Out of 519 samples , Females were 52% and Males were 48 %. Hospitalized were 62% and quarantined were 38%. Mean age for females were 28 yrs and males were 31 yrs. CT value ranged from 10 to 30 processed of which CT value of 16-20 were 36.8% followed by 21-25 were 31.2% . All 519 samples were omicron positive and  by Next Clade analyzes it showed in order of prevalence 21L omicron -40.26%, 22 B omicron-24%, 22 D omicron – 20.2%, lowest prevalence is 21B Kappa, 21J Delta, 21K Omicron 22C omicron - 0.19%.

Fig 1.Gender Distribution

Table 1 : Age group and gender wise distribution of samples

Table 2 : ORF1ab gene CT value wise distribution of samples

Table 3 : NEXT CLADE analysis

Above table represents the Variants of Concern (VOCs) that have been identified from different samples. The majority of the Variants of Concern (VOCs) detected in this study were found to be mutants of OMICRON-21L Omicron (40.26%) and its subvariants, as well as BA2 and BA.5.2.1, BA5.2.

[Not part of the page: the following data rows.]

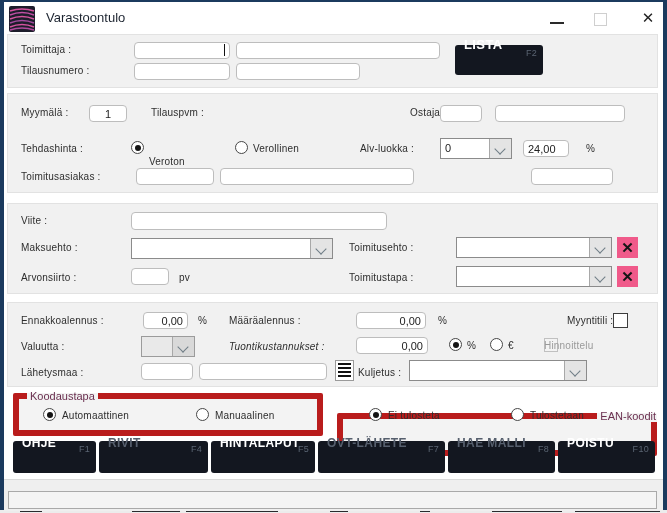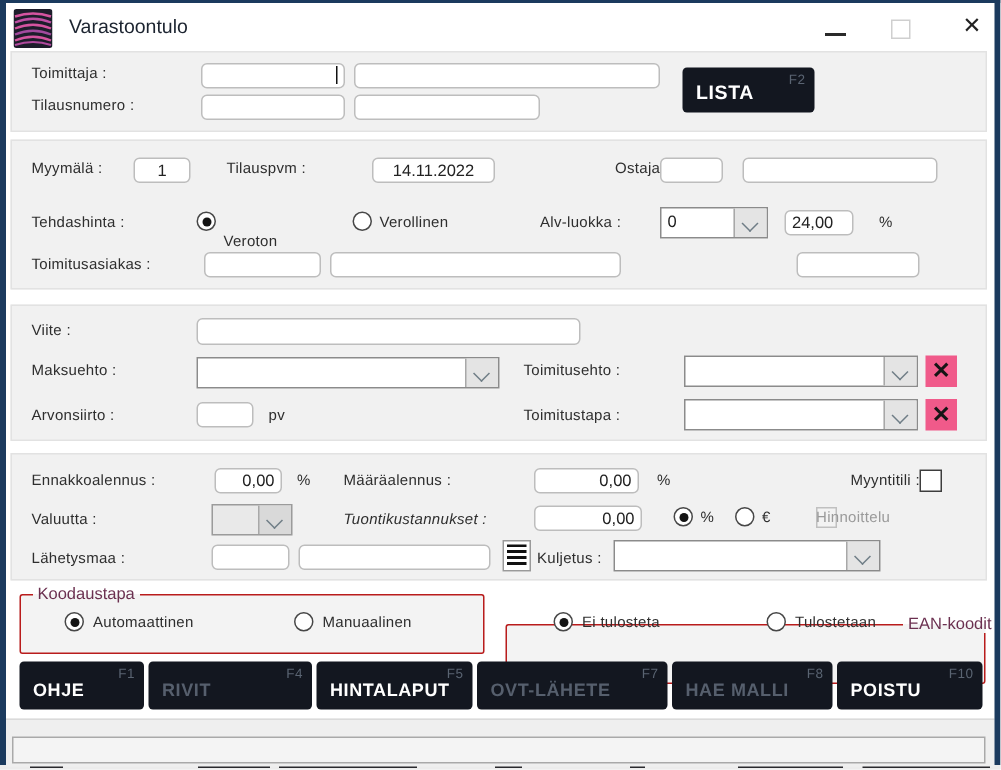--- a/index.html
+++ b/index.html
@@ -42,28 +42,28 @@
              border-bottom:1.6px solid #6f7d86;transform:rotate(45deg);}
   .sel.dis{background:#e9e9e9;border-color:#9b9b9b;}
   .sel.dis .arrow{background:#d9d9d9;}
 
   .radio{position:absolute;width:13px;height:13px;border:1px solid #474747;border-radius:50%;background:#fff;box-sizing:border-box;}
   .radio.on::after{content:"";position:absolute;left:2.5px;top:2.5px;width:6px;height:6px;border-radius:50%;background:#141414;}
   .cb{position:absolute;width:15px;height:15px;border:1px solid #3d3d3d;background:#fff;box-sizing:border-box;}
   .cb.dis{border-color:#c0c0c0;background:#f3f3f3;width:14px;height:14px;}
 
   .btn-dark{position:absolute;background:#131720;border-radius:3px;color:#fff;}
-  .btn-dark .cap{position:absolute;left:9px;bottom:6px;font-size:12px;font-weight:bold;letter-spacing:.4px;white-space:nowrap;}
+  .btn-dark .cap{position:absolute;left:9px;bottom:23px;font-size:12px;font-weight:bold;letter-spacing:.4px;white-space:nowrap;}
   .btn-dark .fkey{position:absolute;right:6px;top:3px;font-size:9px;color:#5a6472;letter-spacing:.3px;}
   .btn-dark.dis .cap{color:#565f6d;}
 
   .xbtn{position:absolute;width:21px;height:21px;background:#f05a8a;color:#151515;font-weight:bold;
         font-size:15px;text-align:center;line-height:21px;}
 
-  fieldset.grp{position:absolute;margin:0;padding:0;box-sizing:border-box;border:1px solid #b91c1c;
+  fieldset.grp{position:absolute;margin:0;padding:0;box-sizing:border-box;border:6px solid #b91c1c;
                border-radius:2px;background:#f3f3f3;}
   fieldset.grp legend{font-size:11px;color:#6b3050;padding:0 3px;margin-left:8px;}
 
   .listbtn{position:absolute;width:19px;height:21px;box-sizing:border-box;border:1px solid #9a9a9a;background:#fff;}
   .listbtn .lines{position:absolute;left:2px;right:2px;top:2px;bottom:2px;
         background:repeating-linear-gradient(to bottom,#111 0 2px,transparent 2px 4px);}
 
   .caret{position:absolute;width:1px;height:12px;background:#111;}
   .statusband{position:absolute;left:4px;top:479px;width:659px;height:31px;background:#efefef;border-top:1px solid #dadada;}
   .statusbox{position:absolute;left:4px;top:11px;width:649px;height:18px;border:1px solid #a9a9a9;background:#f4f4f4;box-sizing:border-box;}
@@ -110,21 +110,20 @@
     <div class="btn-dark" style="left:447px;top:10px;width:88px;height:30px;">
       <span class="cap" style="font-size:13px;">LISTA</span>
       <span class="fkey">F2</span>
     </div>
   </div>
 
   <div class="panel" style="left:7px;top:93px;width:651px;height:100px;">
     <span class="lbl" style="left:13px;top:13px;">Myymälä :</span>
     <input class="inp center" style="left: 81px; top: 11px; width: 38px;" value="1">
     <span class="lbl" style="left:143px;top:13px;">Tilauspvm :</span>
-    <input class="inp center" style="left: 240px; top: 11px; width: 82px;" value="14.11.2022">
     <span class="lbl" style="left:362px;top:13px;margin-left:40px;">Ostaja :</span>
     <input class="inp" style="left: 432px; top: 11px; width: 42px;" value="">
     <input class="inp" style="left: 487px; top: 11px; width: 130px;" value="">
 
     <span class="lbl" style="left:13px;top:49px;">Tehdashinta :</span>
     <span class="radio on" style="left:123px;top:47px;"></span>
     <span class="lbl" style="left:141px;top:49px;margin-top:13px;">Veroton</span>
     <span class="radio" style="left:227px;top:47px;"></span>
     <span class="lbl" style="left:245px;top:49px;">Verollinen</span>
     <span class="lbl" style="left:352px;top:49px;">Alv-luokka :</span>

In order to decrease the spread of pandemic it is very important to identify which VOC is prevalent and responsible for highest mortality and morbidity, and to take health care preventive measures. In VRDL laboratory of Guntur Medical College, Guntur, the whole genomes are sequenced in Covid positive samples with CT value of < 30, to identify different mutational variants.

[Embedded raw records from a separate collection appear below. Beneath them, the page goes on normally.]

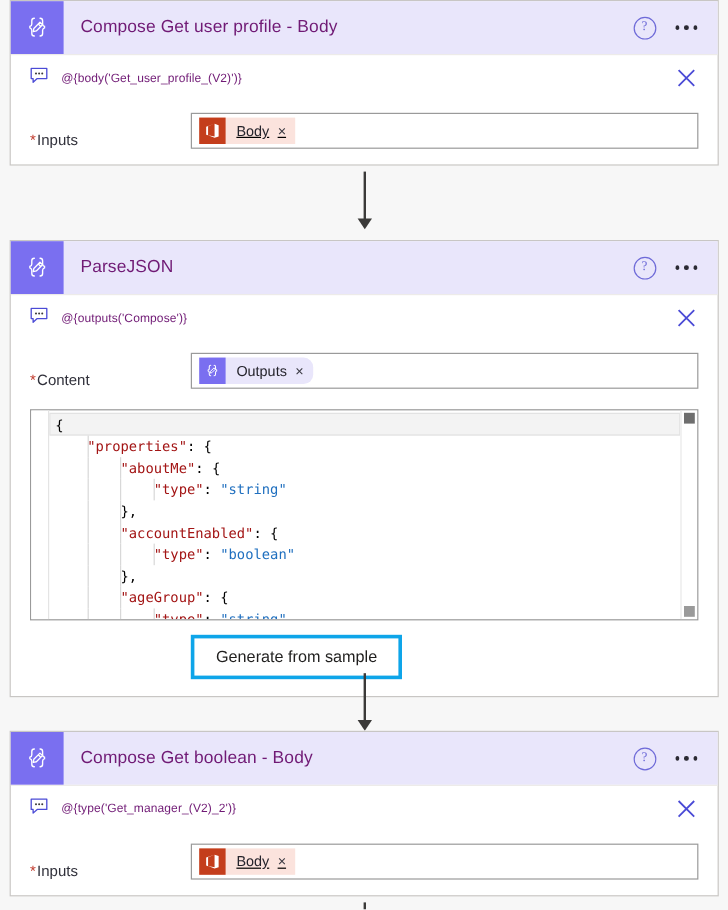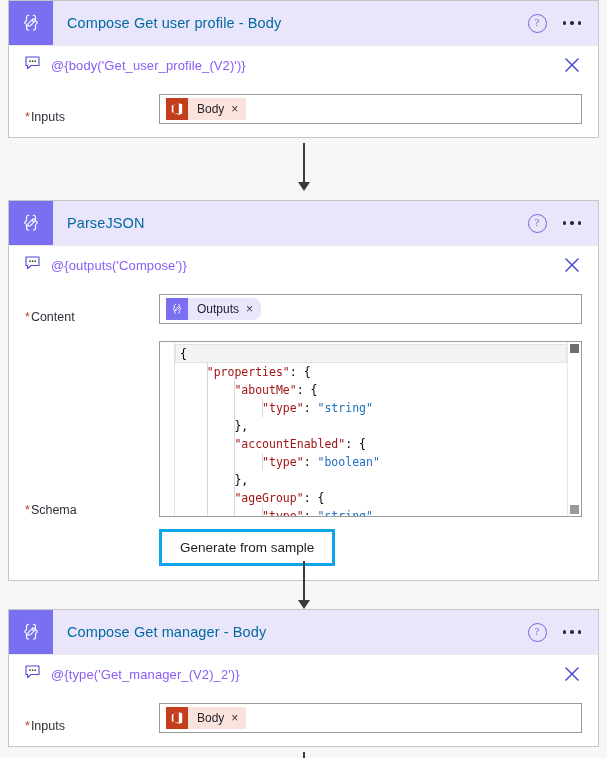--- a/index.html
+++ b/index.html
@@ -45,21 +45,21 @@
     background: #7a6ff0;
     flex: 0 0 44px;
     display: flex;
     align-items: center;
     justify-content: center;
   }
 
   .card-title {
     margin-left: 14px;
     font-size: 14.5px;
-    color: #0369a1;
+    color: #701a75;
     letter-spacing: .1px;
     white-space: nowrap;
     overflow: hidden;
     text-overflow: ellipsis;
     flex: 1 1 auto;
   }
 
   .hdr-actions {
     display: flex;
     align-items: center;
@@ -110,22 +110,22 @@
     position: relative;
   }
 
   .comment-icon {
     flex: 0 0 auto;
     margin-right: 11px;
     display: block;
   }
 
   .expr-text {
-    font-size: 13px;
-    color: #8b5cf6;
+    font-size: 10px;
+    color: #701a75;
     flex: 1 1 auto;
     letter-spacing: .1px;
   }
 
   .close-x {
     flex: 0 0 auto;
     margin-right: 16px;
     cursor: pointer;
     line-height: 0;
   }
@@ -187,21 +187,21 @@
   }
   .token .tok-x {
     font-size: 12px;
     color: #3a3942;
     padding-right: 8px;
     line-height: 22px;
     font-family: "Liberation Sans", sans-serif;
   }
 
   .token.office .tok-icon { background: #c43e1c; }
-  .token.office { background: #fbe3dd; }
+  .token.office { background: #fbe3dd; text-decoration: underline; }
 
   .token.flow .tok-icon { background: #7a6ff0; }
   .token.flow { background: #e9e6fb; border-radius: 8px; }
 
   
   .editor-wrap {
     border: 1px solid #9a9a9a;
     background: #fff;
     height: 176px;
     position: relative;
@@ -425,21 +425,20 @@
                 </svg>
               </span>
               <span class="tok-label">Outputs</span>
               <span class="tok-x">×</span>
             </span>
           </div>
         </div>
       </div>
 
       <div class="field-row" style="padding-top:4px;padding-bottom:0;">
-        <div class="field-label" style="padding-top:6px;"><span class="req">*</span><span>Schema</span></div>
         <div class="field-control">
           <div class="editor-wrap">
             <div class="editor-gutter"></div>
             <div class="editor-code" id="schema-code"><div class="code-line active"><span><span class="k-pun">{</span></span></div><div class="code-line"><span class="indent-guide" style="left: 31.68px;"></span><span><span class="k-pun">    </span><span class="k-key">"properties"</span><span class="k-pun">:</span><span class="k-pun"> {</span></span></div><div class="code-line"><span class="indent-guide" style="left: 31.68px;"></span><span class="indent-guide" style="left: 59.36px;"></span><span><span class="k-pun">        </span><span class="k-key">"aboutMe"</span><span class="k-pun">:</span><span class="k-pun"> {</span></span></div><div class="code-line"><span class="indent-guide" style="left: 31.68px;"></span><span class="indent-guide" style="left: 59.36px;"></span><span class="indent-guide" style="left: 87.04px;"></span><span><span class="k-pun">            </span><span class="k-key">"type"</span><span class="k-pun">:</span><span class="k-pun"> </span><span class="k-str">"string"</span><span class="k-pun"></span></span></div><div class="code-line"><span class="indent-guide" style="left: 31.68px;"></span><span class="indent-guide" style="left: 59.36px;"></span><span><span class="k-pun">        },</span></span></div><div class="code-line"><span class="indent-guide" style="left: 31.68px;"></span><span class="indent-guide" style="left: 59.36px;"></span><span><span class="k-pun">        </span><span class="k-key">"accountEnabled"</span><span class="k-pun">:</span><span class="k-pun"> {</span></span></div><div class="code-line"><span class="indent-guide" style="left: 31.68px;"></span><span class="indent-guide" style="left: 59.36px;"></span><span class="indent-guide" style="left: 87.04px;"></span><span><span class="k-pun">            </span><span class="k-key">"type"</span><span class="k-pun">:</span><span class="k-pun"> </span><span class="k-str">"boolean"</span><span class="k-pun"></span></span></div><div class="code-line"><span class="indent-guide" style="left: 31.68px;"></span><span class="indent-guide" style="left: 59.36px;"></span><span><span class="k-pun">        },</span></span></div><div class="code-line"><span class="indent-guide" style="left: 31.68px;"></span><span class="indent-guide" style="left: 59.36px;"></span><span><span class="k-pun">        </span><span class="k-key">"ageGroup"</span><span class="k-pun">:</span><span class="k-pun"> {</span></span></div><div class="code-line"><span class="indent-guide" style="left: 31.68px;"></span><span class="indent-guide" style="left: 59.36px;"></span><span class="indent-guide" style="left: 87.04px;"></span><span><span class="k-pun">            </span><span class="k-key">"type"</span><span class="k-pun">:</span><span class="k-pun"> </span><span class="k-str">"string"</span><span class="k-pun"></span></span></div></div>
             <div class="editor-vscroll">
               <div class="thumb-top"></div>
               <div class="thumb-bot"></div>
             </div>
           </div>
         </div>
@@ -459,21 +458,21 @@
   <div class="card" style="top:609px;">
     <div class="card-header">
       <div class="card-icon">
         <svg width="24" height="24" viewBox="0 0 24 24" aria-hidden="true">
           <path d="M9.6 4.2c-1.6 0-2.1 .9-2.1 2.1v2.6c0 1.1-.5 1.8-1.6 2.1v1.2c1.1 .3 1.6 1 1.6 2.1v2.6c0 1.2 .5 2.1 2.1 2.1" fill="none" stroke="#ffffff" stroke-width="1.15" stroke-linecap="round"></path>
           <path d="M14.4 4.2c1.6 0 2.1 .9 2.1 2.1v2.6c0 1.1 .5 1.8 1.6 2.1v1.2c-1.1 .3-1.6 1-1.6 2.1v2.6c0 1.2-.5 2.1-2.1 2.1" fill="none" stroke="#ffffff" stroke-width="1.15" stroke-linecap="round"></path>
           <path d="M14.3 7.6l2.1 2.1-5.1 5.1-2.6 .5 .5-2.6z" fill="none" stroke="#ffffff" stroke-width="1.1" stroke-linejoin="round"></path>
           <path d="M12.9 9l2.1 2.1" stroke="#ffffff" stroke-width="1.1"></path>
         </svg>
       </div>
-      <div class="card-title">Compose Get manager - Body</div>
+      <div class="card-title">Compose Get boolean - Body</div>
       <div class="hdr-actions">
         <div class="help-icon">?</div>
         <div class="ellipsis-icon">
             <i></i>
             <i></i>
             <i></i>
           </div>
       </div>
     </div>
     <div class="card-body">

As per materials and methods mentioned above the Covid positive samples of CT value <30 was processed for extraction of RNA by QIA ampviral RNA minikit.

These are sequenced using an Illumina MiSeq instrument and detected different VOC, pipelines were used to process files, using Next Clade pipelines. total 519 samples were sequenced; Females were 52% and Males were 48 %. Hospitalized were 62% and quarantined were 38%. Mean age for females were 28 yrs and males were 31 yrs. CT value ranged from 10 to 30 processed of which CT value of 16-20 were 36.8% followed by 21-25 were 31.2% . All 519 samples were omicron positive and by Next Clade analyzes it showed in order of prevalence 21L omicron -40.26%, 22 B omicron-24%, 22 D omicron – 20.2%, lowest prevalence is 21B Kappa, 21J Delta, 21K Omicron 22C omicron - 0.19%. The majority of the Variants of Concern (VOCs) detected in this study were found to be mutants of OMICRON-21L Omicron (40.26%) and its subvariants, as well as BA2 and BA.5.2.1, BA5.2.